# WHAT YOU ARE ASKED TO DO:
Please format the records below, from their start through the line containing "She also hopes", as a Markdown table with the columns Row and Line, numbering each row and skipping blank lines.

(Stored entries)
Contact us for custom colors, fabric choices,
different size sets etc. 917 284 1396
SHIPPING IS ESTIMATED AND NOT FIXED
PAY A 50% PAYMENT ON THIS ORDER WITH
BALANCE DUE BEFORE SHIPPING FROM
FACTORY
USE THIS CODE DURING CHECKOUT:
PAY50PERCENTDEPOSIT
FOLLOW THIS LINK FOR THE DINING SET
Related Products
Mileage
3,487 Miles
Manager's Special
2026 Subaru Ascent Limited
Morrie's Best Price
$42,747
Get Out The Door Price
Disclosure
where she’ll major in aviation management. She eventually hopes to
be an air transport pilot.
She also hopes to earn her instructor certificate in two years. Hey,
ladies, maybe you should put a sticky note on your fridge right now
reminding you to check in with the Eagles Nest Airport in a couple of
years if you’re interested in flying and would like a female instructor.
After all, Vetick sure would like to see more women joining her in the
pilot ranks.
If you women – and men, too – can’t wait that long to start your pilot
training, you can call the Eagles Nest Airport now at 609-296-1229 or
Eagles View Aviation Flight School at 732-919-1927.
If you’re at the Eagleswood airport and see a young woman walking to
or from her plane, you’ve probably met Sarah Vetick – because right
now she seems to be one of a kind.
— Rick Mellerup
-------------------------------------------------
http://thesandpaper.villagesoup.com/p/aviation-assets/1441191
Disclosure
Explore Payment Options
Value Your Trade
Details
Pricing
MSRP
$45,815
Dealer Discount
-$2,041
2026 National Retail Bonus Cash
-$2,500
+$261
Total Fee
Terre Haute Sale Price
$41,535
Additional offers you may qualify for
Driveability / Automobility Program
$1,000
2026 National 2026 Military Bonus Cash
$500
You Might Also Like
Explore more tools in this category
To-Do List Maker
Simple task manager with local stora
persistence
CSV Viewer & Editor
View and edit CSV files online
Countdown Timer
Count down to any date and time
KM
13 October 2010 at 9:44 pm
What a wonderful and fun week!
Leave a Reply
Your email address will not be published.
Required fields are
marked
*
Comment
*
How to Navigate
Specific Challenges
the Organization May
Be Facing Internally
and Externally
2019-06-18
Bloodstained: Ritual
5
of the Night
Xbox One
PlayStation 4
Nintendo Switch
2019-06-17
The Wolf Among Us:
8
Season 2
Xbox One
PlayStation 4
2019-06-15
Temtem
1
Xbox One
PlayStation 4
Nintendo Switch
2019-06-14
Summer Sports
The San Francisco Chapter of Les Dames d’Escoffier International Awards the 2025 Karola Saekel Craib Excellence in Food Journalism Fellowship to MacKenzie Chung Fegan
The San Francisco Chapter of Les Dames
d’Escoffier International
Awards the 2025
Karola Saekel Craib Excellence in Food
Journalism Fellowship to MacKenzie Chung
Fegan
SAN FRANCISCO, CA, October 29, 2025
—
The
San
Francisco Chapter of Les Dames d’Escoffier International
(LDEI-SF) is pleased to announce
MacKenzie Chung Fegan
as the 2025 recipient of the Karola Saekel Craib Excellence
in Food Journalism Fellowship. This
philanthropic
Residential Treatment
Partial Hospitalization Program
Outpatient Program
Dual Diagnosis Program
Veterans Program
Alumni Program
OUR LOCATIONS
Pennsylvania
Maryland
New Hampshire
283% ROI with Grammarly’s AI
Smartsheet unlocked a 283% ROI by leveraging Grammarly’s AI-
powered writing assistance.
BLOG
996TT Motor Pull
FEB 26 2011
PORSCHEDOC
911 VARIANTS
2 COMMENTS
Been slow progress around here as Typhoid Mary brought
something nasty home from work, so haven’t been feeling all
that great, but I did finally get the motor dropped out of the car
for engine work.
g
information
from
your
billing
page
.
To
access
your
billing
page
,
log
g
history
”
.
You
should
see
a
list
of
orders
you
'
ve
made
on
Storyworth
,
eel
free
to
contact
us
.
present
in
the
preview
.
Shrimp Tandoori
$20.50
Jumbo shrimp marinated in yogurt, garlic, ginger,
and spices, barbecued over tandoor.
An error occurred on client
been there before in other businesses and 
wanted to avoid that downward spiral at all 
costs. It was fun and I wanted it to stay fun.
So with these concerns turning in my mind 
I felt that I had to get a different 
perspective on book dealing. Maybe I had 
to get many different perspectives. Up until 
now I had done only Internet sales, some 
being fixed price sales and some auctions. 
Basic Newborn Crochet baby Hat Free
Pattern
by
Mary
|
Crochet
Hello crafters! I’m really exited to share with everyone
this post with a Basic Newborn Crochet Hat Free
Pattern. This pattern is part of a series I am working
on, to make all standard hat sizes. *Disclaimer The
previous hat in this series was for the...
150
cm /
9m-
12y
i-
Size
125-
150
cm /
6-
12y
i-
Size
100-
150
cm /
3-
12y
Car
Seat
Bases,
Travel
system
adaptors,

# EXERCISE ANSWER:
| Row | Line |
|---|---|
| 1 | Contact us for custom colors, fabric choices, |
| 2 | different size sets etc. 917 284 1396 |
| 3 | SHIPPING IS ESTIMATED AND NOT FIXED |
| 4 | PAY A 50% PAYMENT ON THIS ORDER WITH |
| 5 | BALANCE DUE BEFORE SHIPPING FROM |
| 6 | FACTORY |
| 7 | USE THIS CODE DURING CHECKOUT: |
| 8 | PAY50PERCENTDEPOSIT |
| 9 | FOLLOW THIS LINK FOR THE DINING SET |
| 10 | Related Products |
| 11 | Mileage |
| 12 | 3,487 Miles |
| 13 | Manager's Special |
| 14 | 2026 Subaru Ascent Limited |
| 15 | Morrie's Best Price |
| 16 | $42,747 |
| 17 | Get Out The Door Price |
| 18 | Disclosure |
| 19 | where she’ll major in aviation management. She eventually hopes to |
| 20 | be an air transport pilot. |
| 21 | She also hopes to earn her instructor certificate in two years. Hey, |